I am trying to set-up a Deep Deterministic Policy Gradient algorithm (Reinforcement Learning) with Flux. Let me give a context-free explanation of what I am trying to achieve.

Say I have two networks A and C. Network A takes as input an arbitrary vector that we call `s`

and returns a vector `a`

. Network `C`

takes as input the concatenation `vcat(s,a)`

as input and output a predicted value of taking action `a`

when `s`

is observed.

I want to train A so that it learns to output actions that will be have a good value predicted by C. Assume that C is properly trained already.
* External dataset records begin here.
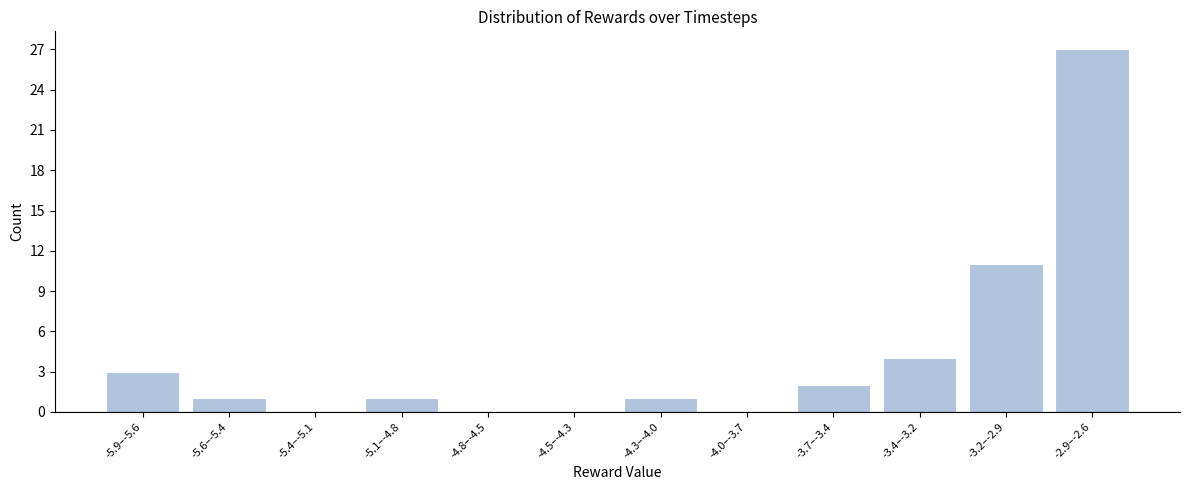

Reading left to right, list all the values displayed in this chart.

-5.9–-5.6=3	-5.6–-5.4=1	-5.4–-5.1=0	-5.1–-4.8=1	-4.8–-4.5=0	-4.5–-4.3=0	-4.3–-4.0=1	-4.0–-3.7=0	-3.7–-3.4=2	-3.4–-3.2=4	-3.2–-2.9=11	-2.9–-2.6=27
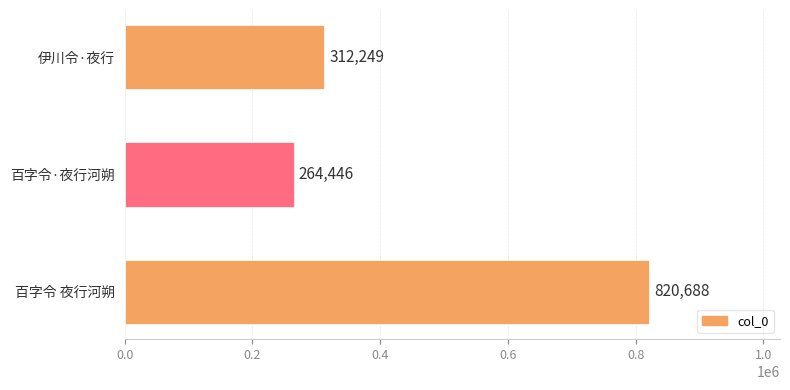

Where is the data nearest to the value 542567?

伊川令·夜行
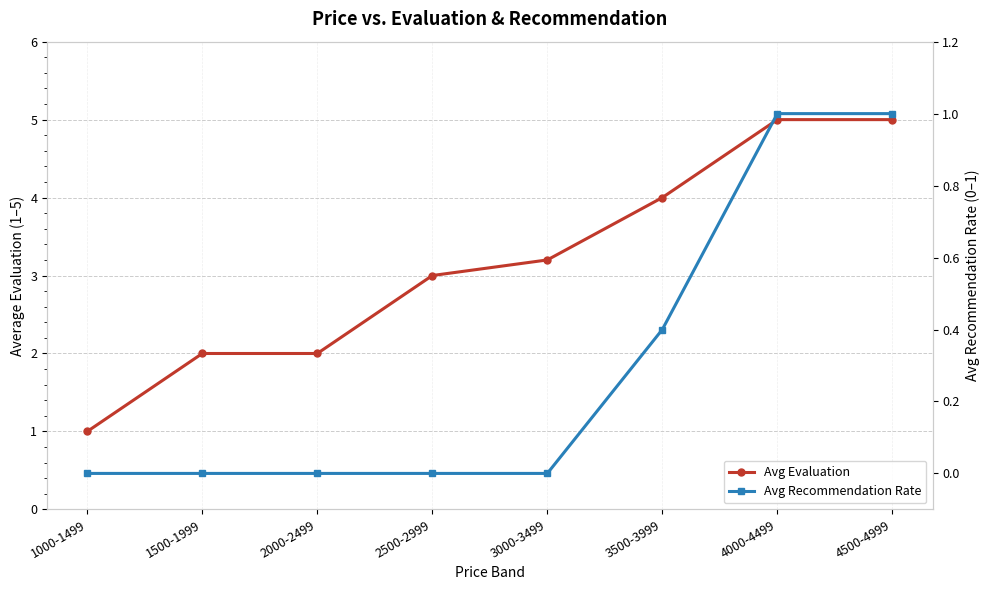

Is the value of Avg Evaluation at 3500-3999 greater than the value of Avg Recommendation Rate at 4000-4499?

Yes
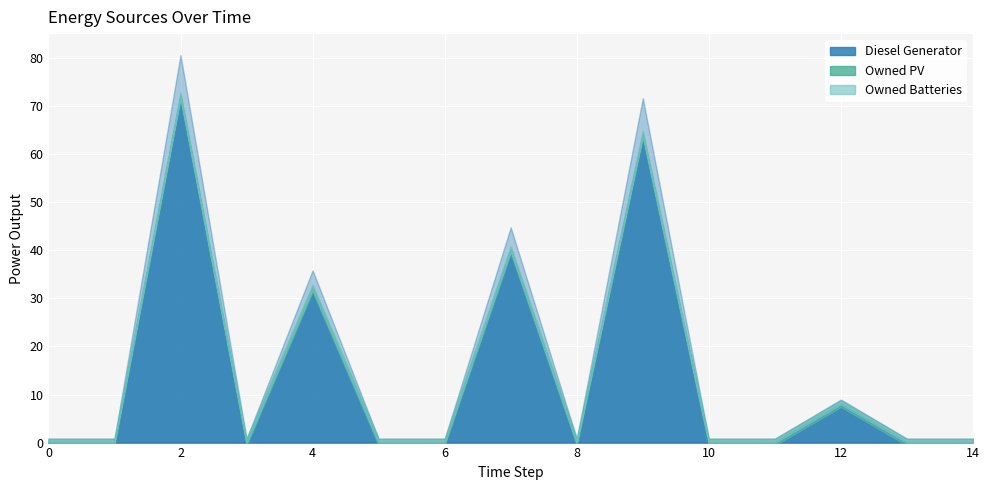

What are all the series names shown in the legend?

Diesel Generator, Owned PV, Owned Batteries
What I did is :

```
opt = ADAM()
A = Chain(Dense(5,3,relu), Dense(3,2,relu)) # size of a is (2,1)
C = Chain(Dense(7,4,relu), Dense(4,1)) #7 inputs is 5 + 2 (s + a)
... #assume C is trained here
loss(s, A, C) = -mean(C(vcat(s,A(s)))
function onetrainingiteration()
data = rand(5,8000) #generate 8000 random s vectors
xs = Flux.params(A, C)
gs = Tracker.gradient(() -> loss (data, A, C), xs)
Tracker.update!(opt, Flux.params(A), gs)
end
```

Notice that I compute the gradient using both A and C’s parameters but I only give A’s parameters to `update!()`

. The idea is that to compute the gradient, Tracker needs the parameters of both networks but I do not want the update to mess with C, otherwise it would bias C to output a very large estimation.

Obviously if I come here is because A does not seem to learn at all. Anyone would do this differently ? Am I right to give C’s parameters to `gradient()`

?

For those a bit familiar with RL, A is an actor network and C is a critic. By criticizing A, C is supposed to help it improve its decision making (its policy).